The way he flops through the question makes Kita gasp and then he’s being told to just keep going instead, that he’s such a good boy, that he’s going to make them feel so good. Atsumu is good to someone for the first time in his life, just by letting Kita see him. They come one after another, time slowing to a mushy concept in Atsumu’s head. He doesn’t know how long they lay there, but when they pull apart, it’s been long enough for their stomachs to stick together with Kita’s release. They both wince, and then laugh.

 

After a quick clean up, they’re laying on the other mat, warmed by the sunlight that shines high in the sky. The sheets tangle around their legs and they fall back asleep. 

 

Atsumu begins to realize that who he is is not a permanent thing; he is made and remade endlessly. Atsumu is at once exactly who he was at age six, at age fifteen, at age twenty-five, at an age he hasn’t met yet. Atsumu is simultaneously none of those things, and only lives in the space between the bed and Kita’s heated skin.

 

▪️▪️▪️

 

It’s like this: Atsumu has grown a lot over the past week. It’s enough for it to leave him confused and uneasy, despite the fulfilling conclusion it helped him reach. But, Atsumu is an adult, and he needs space to grow. Even though the plains and hills of Hyogo feel like the perfect place to reconnect with who he is, it’s not enough.

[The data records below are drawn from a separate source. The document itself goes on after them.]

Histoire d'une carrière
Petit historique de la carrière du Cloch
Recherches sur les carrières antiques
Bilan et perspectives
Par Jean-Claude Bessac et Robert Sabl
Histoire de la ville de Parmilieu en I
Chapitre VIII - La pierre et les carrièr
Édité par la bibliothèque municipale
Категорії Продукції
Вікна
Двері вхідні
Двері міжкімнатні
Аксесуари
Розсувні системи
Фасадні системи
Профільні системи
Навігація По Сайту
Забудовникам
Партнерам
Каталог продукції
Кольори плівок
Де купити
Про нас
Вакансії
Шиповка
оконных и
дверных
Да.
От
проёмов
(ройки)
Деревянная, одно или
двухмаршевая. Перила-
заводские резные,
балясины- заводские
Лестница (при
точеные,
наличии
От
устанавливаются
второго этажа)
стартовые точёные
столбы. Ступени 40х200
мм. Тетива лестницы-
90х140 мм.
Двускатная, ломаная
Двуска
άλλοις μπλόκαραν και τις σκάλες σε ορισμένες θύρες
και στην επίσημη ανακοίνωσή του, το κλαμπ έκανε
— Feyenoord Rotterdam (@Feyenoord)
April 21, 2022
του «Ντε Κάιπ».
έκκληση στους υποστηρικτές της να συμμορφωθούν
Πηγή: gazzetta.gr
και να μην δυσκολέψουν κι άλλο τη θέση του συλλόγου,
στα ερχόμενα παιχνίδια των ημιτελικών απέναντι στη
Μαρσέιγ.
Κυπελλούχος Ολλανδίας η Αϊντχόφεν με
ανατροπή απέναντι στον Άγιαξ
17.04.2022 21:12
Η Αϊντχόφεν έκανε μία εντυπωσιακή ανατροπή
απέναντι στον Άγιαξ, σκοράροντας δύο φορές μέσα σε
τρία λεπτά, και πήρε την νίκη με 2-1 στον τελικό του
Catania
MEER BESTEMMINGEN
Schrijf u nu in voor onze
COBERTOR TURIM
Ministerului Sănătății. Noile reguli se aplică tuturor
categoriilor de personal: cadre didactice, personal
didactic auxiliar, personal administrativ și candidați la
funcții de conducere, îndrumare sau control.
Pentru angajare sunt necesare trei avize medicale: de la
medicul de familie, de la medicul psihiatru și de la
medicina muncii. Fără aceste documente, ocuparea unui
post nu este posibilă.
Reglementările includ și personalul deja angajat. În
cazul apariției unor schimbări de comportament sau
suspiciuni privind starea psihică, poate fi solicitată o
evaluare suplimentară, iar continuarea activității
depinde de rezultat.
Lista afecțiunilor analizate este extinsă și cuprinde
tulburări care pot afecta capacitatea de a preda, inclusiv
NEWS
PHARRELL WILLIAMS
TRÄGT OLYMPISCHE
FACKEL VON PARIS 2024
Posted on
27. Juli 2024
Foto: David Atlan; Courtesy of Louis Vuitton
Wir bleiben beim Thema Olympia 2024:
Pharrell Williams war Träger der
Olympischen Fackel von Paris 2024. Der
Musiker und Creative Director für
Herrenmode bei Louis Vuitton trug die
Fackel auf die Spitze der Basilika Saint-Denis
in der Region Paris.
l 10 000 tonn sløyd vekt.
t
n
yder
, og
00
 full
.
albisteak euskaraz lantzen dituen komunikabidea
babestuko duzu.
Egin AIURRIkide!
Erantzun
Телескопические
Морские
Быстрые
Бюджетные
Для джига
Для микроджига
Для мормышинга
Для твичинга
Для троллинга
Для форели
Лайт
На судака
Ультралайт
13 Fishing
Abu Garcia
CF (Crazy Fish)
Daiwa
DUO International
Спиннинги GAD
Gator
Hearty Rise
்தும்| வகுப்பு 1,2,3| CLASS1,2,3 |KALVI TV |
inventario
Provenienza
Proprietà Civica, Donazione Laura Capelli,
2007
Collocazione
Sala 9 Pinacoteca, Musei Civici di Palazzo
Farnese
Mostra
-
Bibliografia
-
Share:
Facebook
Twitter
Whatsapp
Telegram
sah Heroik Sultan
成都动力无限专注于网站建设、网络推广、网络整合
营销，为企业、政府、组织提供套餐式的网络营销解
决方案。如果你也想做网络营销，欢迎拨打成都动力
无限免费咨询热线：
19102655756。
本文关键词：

The place where his healing can begin is at Atsumu’s shared apartment, with the people he sees daily, with the family he hasn’t visited in some time. 

 

Kita has sorted through the old box of emotions and laid the pieces out, glued some back together, labelled them, and given them back to him with gentle hands. Wisdom and guidance pushed Atsumu to take the first step to acknowledge the shards, but he has to build the bigger picture alone. A flicker of pride lights in his chest; he is happy with himself and his decision. He feels more adult than he ever has. 

 

It isn’t goodbye when they make out slowly in the kitchen, nor is it a vague see you around when Kita drops him off at the train station. He'll be back, maybe sooner than he expects. They’re grown up now, and Atsumu doesn’t feel so bad as the train pulls away and Kita blows a kiss at him through the window. 

 

His first love, and it makes him feel alright. They’ll be okay.